(EXTRACTED DATA Opens)

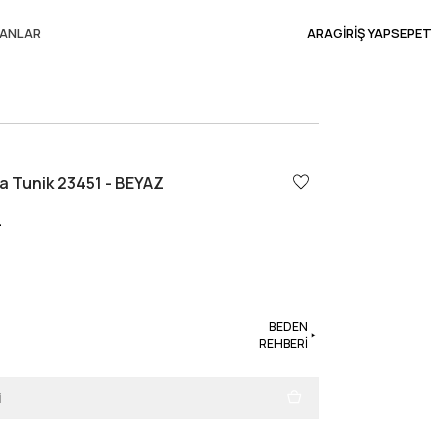
ANLAR
ARA
GİRİŞ YAP
SEPET
a Tunik 23451 - BEYAZ
L
BEDEN
REHBERİ
i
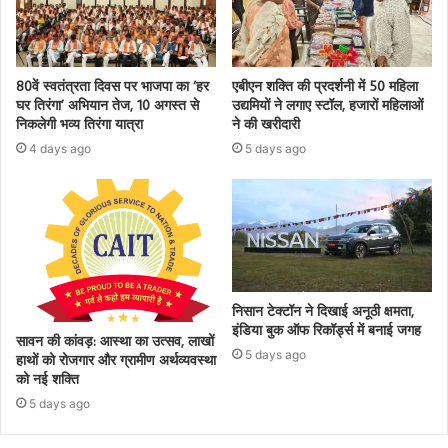
80वें स्वतंत्रता दिवस पर भाजपा का ‘हर
एबीएन शक्ति की प्रदर्शनी में 50 महिला
घर तिरंगा’ अभियान तेज, 10 अगस्त से
उद्यमियों ने लगाए स्टॉल, हजारों महिलाओं
निकलेगी भव्य तिरंगा यात्रा
ने की खरीदारी
4 days ago
5 days ago
निसान टेक्टॉन ने दिखाई अनूठी क्षमता,
इंडिया बुक ऑफ रिकॉर्ड्स में बनाई जगह
सावन की कांवड़: आस्था का उत्सव, लाखों
5 days ago
हाथों को रोजगार और ग्रामीण अर्थव्यवस्था
को नई शक्ति
5 days ago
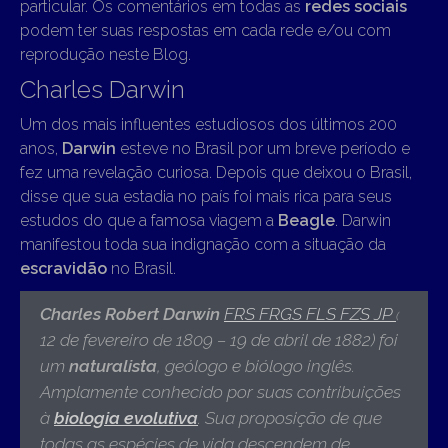
particular. Os comentários em todas as
redes sociais
podem ter suas respostas em cada rede e/ou com
reprodução neste Blog.
Charles Darwin
Um dos mais influentes estudiosos dos últimos 200
anos,
Darwin
esteve no Brasil por um breve período e
fez uma revelação curiosa. Depois que deixou o Brasil,
disse que sua estadia no país foi mais rica para seus
estudos do que a famosa viagem a
Beagle
. Darwin
manifestou toda sua indignação com a situação da
escravidão
no Brasil.
Charles Robert Darwin
FRS
FRGS
FLS
FZS
JP
(
12 de fevereiro de 1809 – 19 de abril de 1882) f
oi
um
naturalista
, geólogo e biólogo inglês.
Amplamente conhecido por suas contribuições
à
biologia evolutiva
. Sua proposição de que
todas as espécies de vida descendem de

(EXTRACTED DATA Closes)

WHAT THE TASK REQUIRES:
Return every line of text read from the pages in the material above, unchanged and in the same order, leaving out the pictures.

EXERCISE RESULT:
ANLAR
ARA
GİRİŞ YAP
SEPET
a Tunik 23451 - BEYAZ
L
BEDEN
REHBERİ
i
80वें स्वतंत्रता दिवस पर भाजपा का ‘हर
एबीएन शक्ति की प्रदर्शनी में 50 महिला
घर तिरंगा’ अभियान तेज, 10 अगस्त से
उद्यमियों ने लगाए स्टॉल, हजारों महिलाओं
निकलेगी भव्य तिरंगा यात्रा
ने की खरीदारी
4 days ago
5 days ago
निसान टेक्टॉन ने दिखाई अनूठी क्षमता,
इंडिया बुक ऑफ रिकॉर्ड्स में बनाई जगह
सावन की कांवड़: आस्था का उत्सव, लाखों
5 days ago
हाथों को रोजगार और ग्रामीण अर्थव्यवस्था
को नई शक्ति
5 days ago
particular. Os comentários em todas as
redes sociais
podem ter suas respostas em cada rede e/ou com
reprodução neste Blog.
Charles Darwin
Um dos mais influentes estudiosos dos últimos 200
anos,
Darwin
esteve no Brasil por um breve período e
fez uma revelação curiosa. Depois que deixou o Brasil,
disse que sua estadia no país foi mais rica para seus
estudos do que a famosa viagem a
Beagle
. Darwin
manifestou toda sua indignação com a situação da
escravidão
no Brasil.
Charles Robert Darwin
FRS
FRGS
FLS
FZS
JP
(
12 de fevereiro de 1809 – 19 de abril de 1882) f
oi
um
naturalista
, geólogo e biólogo inglês.
Amplamente conhecido por suas contribuições
à
biologia evolutiva
. Sua proposição de que
todas as espécies de vida descendem de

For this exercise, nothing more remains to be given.